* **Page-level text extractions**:
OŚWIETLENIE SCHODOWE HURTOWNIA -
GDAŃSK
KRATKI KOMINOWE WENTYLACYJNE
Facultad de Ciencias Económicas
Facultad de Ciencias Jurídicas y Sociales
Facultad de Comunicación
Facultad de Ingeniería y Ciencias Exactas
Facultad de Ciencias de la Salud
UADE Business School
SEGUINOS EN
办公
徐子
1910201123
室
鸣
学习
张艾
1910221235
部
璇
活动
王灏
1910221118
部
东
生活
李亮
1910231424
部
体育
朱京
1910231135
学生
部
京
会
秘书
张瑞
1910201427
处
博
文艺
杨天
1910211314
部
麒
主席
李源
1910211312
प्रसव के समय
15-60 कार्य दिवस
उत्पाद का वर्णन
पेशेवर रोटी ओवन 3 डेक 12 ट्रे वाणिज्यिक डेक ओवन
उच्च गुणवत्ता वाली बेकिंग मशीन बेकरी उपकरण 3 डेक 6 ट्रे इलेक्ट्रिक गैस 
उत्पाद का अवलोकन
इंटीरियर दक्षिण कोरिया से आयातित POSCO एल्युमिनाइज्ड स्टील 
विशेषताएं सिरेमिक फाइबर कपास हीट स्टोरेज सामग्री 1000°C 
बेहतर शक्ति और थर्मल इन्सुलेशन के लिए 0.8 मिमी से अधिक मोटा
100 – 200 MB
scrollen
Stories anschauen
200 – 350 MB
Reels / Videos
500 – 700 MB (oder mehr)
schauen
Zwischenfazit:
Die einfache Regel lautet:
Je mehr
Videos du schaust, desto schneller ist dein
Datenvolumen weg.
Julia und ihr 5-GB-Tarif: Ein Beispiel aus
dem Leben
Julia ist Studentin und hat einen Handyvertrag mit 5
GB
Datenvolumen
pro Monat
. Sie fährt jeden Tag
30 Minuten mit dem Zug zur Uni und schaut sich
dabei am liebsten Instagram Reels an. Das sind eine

* **YOUR ASSIGNMENT**: What is the number of lines in these records that contain "Videos"? Reply with the number only.

* **WRITTEN ANSWER**: 2